Tatarstan is one of the constituent republics of the Russian Federation. Together with Bashkortostan, Udmurtia, Mari El and Chuvashia, it makes up the so-called “Volga republics”. Tatarstan is one of Russia’s richest federal units, its economy based on an important oil and industrial production.
The population of Tatarstan is made up of mostly Muslim Sunni Tatars (54%, 2021 census), mostly Orthodox Christian Russiann (40%), and other peoples (6%).

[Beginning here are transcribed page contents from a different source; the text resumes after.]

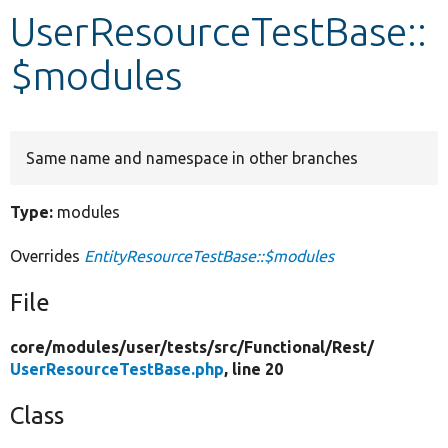
UserResourceTestBase::
Develop for Drupal
$modules
Same name and namespace in other branches
Type:
modules
Overrides
EntityResourceTestBase::$modules
File
core/
modules/
user/
tests/
src/
Functional/
Rest/
UserResourceTestBase.php
, line 20
Class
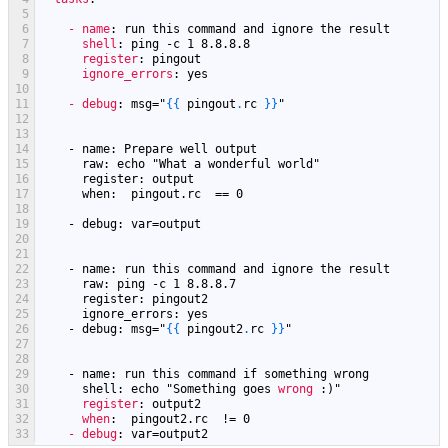
5
6
- name
: run this command and ignore the result
7
shell
: ping -c 1 8.8.8.8
8
register
: pingout
9
ignore_errors
: yes
10
11
- debug
: msg="
{
{
pingout
.
rc
}
}
"
12
13
14
    - name: Prepare well output
15
      raw: echo "
What
a
wonderful
world
"
16
      register: output
17
      when:  pingout.rc  == 0
18
19
    - debug: var=output
20
21
22
    - name: run this command and ignore the result
23
      raw: ping -c 1 8.8.8.7
24
      register: pingout2
25
      ignore_errors: yes
26
    - debug: msg="
{
{
pingout2
.
rc
}
}
"
27
28
29
    - name: run this command if something wrong
30
      shell: echo "
Something
goes
wrong
:)"
31
register
: output2
32
when
:  pingout2.rc  != 0
33
- debug
: var=output2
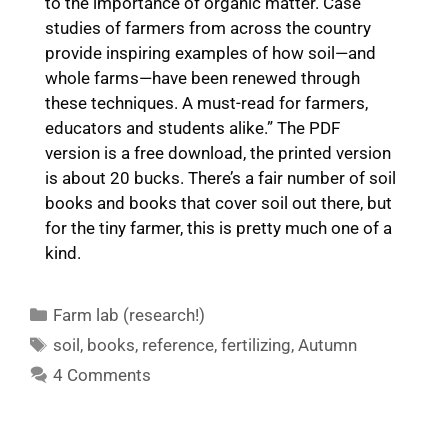
to the importance of organic matter. Case
studies of farmers from across the country
provide inspiring examples of how soil—and
whole farms—have been renewed through
these techniques. A must-read for farmers,
educators and students alike.” The PDF
version is a free download, the printed version
is about 20 bucks. There’s a fair number of soil
books and books that cover soil out there, but
for the tiny farmer, this is pretty much one of a
kind.
Categories
Farm lab (research!)
Tags
soil
,
books
,
reference
,
fertilizing
,
Autumn
4 Comments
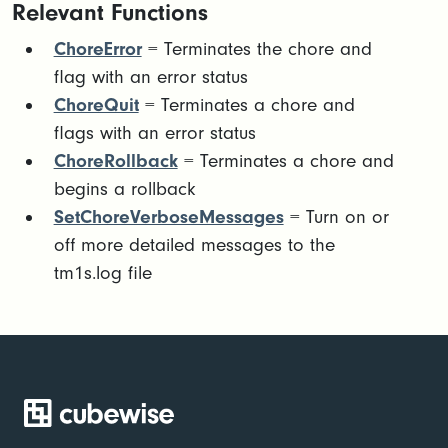
Relevant Functions
ChoreError
= Terminates the chore and
flag with an error status
ChoreQuit
= Terminates a chore and
flags with an error status
ChoreRollback
= Terminates a chore and
begins a rollback
SetChoreVerboseMessages
= Turn on or
off more detailed messages to the
tm1s.log file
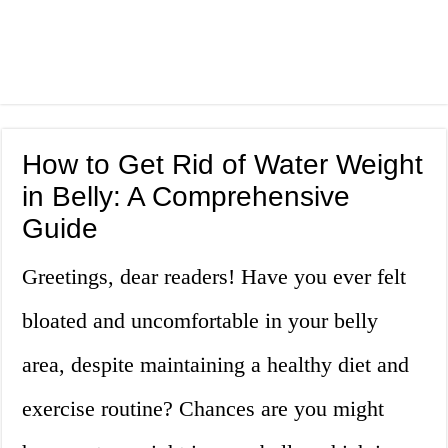
How to Get Rid of Water Weight
in Belly: A Comprehensive
Guide
Greetings, dear readers! Have you ever felt
bloated and uncomfortable in your belly
area, despite maintaining a healthy diet and
exercise routine? Chances are you might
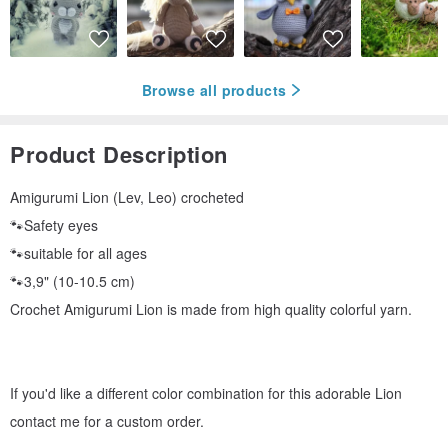
Browse all products
Product Description
Amigurumi Lion (Lev, Leo) crocheted
🐾Safety eyes
🐾suitable for all ages
🐾3,9" (10-10.5 cm)
Crochet Amigurumi Lion is made from high quality colorful yarn.
If you'd like a different color combination for this adorable Lion
contact me for a custom order.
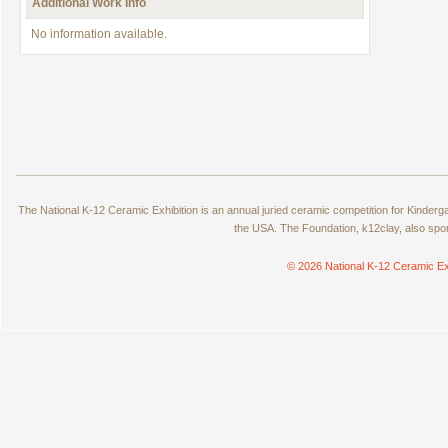
Additional Work Info
No information available.
The National K-12 Ceramic Exhibition is an annual juried ceramic competition for Kinde
the USA. The Foundation, k12clay, also spo
© 2026 National K-12 Ceramic Ex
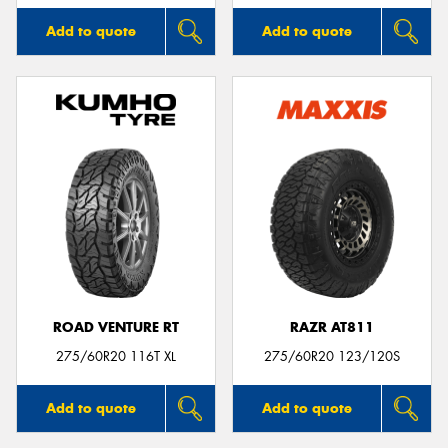
Add to quote
Add to quote
ROAD VENTURE RT
RAZR AT811
275/60R20 116T XL
275/60R20 123/120S
Add to quote
Add to quote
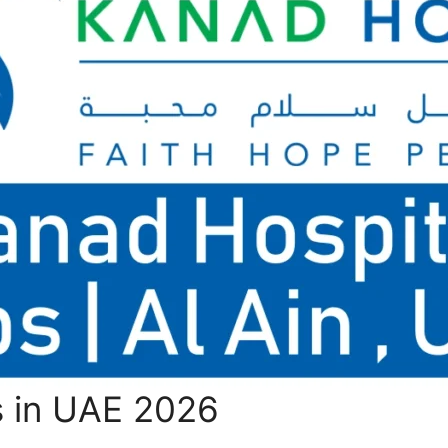
s in UAE 2026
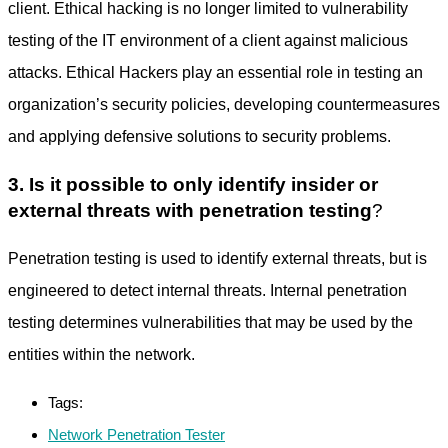
client. Ethical hacking is no longer limited to vulnerability
testing of the IT environment of a client against malicious
attacks. Ethical Hackers play an essential role in testing an
organization’s security policies, developing countermeasures
and applying defensive solutions to security problems.
3. Is it possible to only identify insider or
external threats with penetration testing
?
Penetration testing is used to identify external threats, but is
engineered to detect internal threats. Internal penetration
testing determines vulnerabilities that may be used by the
entities within the network.
Tags:
Network Penetration Tester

The Tatar people (5.3 million people), of Turkic language and culture, is the second largest of the Russian Federation (2010 census). Out of 2 million in Tatarstan proper, neighbouring Bashkortostan boasts a significant Tatar population (1 million, 25% of the republic’s total).
The fact that more Tatars are found outside Tatarstan than inside has its roots in the definition of the Tatarstan borders in 1920 by Soviet Russia authorities, which left three-quarters of the whole Tatar population in other administrative units.

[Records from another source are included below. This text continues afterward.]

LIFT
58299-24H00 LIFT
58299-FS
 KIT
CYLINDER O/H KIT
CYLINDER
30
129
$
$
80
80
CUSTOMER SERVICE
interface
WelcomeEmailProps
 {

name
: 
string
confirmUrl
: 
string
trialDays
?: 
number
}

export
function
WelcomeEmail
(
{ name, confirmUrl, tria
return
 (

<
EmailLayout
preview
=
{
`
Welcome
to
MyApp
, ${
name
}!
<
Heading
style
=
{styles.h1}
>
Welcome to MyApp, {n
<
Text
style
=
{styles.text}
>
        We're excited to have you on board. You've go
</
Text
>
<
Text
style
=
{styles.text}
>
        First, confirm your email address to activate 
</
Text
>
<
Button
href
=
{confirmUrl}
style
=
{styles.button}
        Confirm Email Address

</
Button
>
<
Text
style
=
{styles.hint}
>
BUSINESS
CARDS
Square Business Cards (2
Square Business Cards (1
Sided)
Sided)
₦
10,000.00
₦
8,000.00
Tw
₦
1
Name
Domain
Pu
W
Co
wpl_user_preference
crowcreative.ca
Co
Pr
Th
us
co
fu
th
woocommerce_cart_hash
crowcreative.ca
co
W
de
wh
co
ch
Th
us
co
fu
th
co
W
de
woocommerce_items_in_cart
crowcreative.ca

At the end of the Soviet period, the Tatar national movement —which had its roots in the early 20th century— demanded further self-government for Tatarstan. The republic proclaimed itself sovereign in 1990. The Tatarstan and Russian governments signed a bilateral, power-sharing agreement in 1994. Tatarstan self-government was cut in 2005 and 2007, under the Russian presidency of Vladimir Putin.

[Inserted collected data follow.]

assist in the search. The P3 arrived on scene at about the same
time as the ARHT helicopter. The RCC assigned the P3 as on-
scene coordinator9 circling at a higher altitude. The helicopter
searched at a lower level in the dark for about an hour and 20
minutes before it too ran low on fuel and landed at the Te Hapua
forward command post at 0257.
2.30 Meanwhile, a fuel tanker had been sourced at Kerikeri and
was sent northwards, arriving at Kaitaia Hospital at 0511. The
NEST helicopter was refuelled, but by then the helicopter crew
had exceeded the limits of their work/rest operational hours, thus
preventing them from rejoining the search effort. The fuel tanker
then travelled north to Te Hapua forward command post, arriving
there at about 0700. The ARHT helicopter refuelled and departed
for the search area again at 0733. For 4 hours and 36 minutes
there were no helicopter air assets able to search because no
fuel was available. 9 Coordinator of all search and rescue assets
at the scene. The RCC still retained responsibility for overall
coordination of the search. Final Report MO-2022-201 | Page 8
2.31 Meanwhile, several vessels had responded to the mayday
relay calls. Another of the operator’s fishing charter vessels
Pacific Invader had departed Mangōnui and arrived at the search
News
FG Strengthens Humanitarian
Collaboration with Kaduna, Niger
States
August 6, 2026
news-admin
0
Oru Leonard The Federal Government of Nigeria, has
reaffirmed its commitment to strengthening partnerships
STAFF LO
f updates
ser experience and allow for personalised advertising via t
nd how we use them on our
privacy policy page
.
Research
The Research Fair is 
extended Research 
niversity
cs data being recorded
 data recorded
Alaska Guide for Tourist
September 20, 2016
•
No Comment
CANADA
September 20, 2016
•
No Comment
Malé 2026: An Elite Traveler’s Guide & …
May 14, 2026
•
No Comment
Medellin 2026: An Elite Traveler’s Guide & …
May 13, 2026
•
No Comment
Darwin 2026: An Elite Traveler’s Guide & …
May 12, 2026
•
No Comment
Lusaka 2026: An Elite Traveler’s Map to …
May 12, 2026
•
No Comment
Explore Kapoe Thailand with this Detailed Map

Tatar is the national language of Tatarstan. It is a language of the Kipchak branch of the Turkic family, closely related to Kazakh and Bashkir, and more distantly to Turkish, Uzbek, and Uyghur, among others.
Tatar is the third most spoken language in the Russian Federation, with 3,26 million speakers (2021 Russian census), only behind Russian and English. About 2 million Tatar speakers live in Tatarstan.
Tatar and Russian are Tatarstan’s official languages, although in practice Tatar is in a subordinated position in areas such as administration, education and the media.
Since 2018, and after a legal amendment, learning Tatar has ceased to be compulsory in schools.
Apart from Tatar and Russian, there are minorities of speakers of Chuvash, Udmurt, and other languages.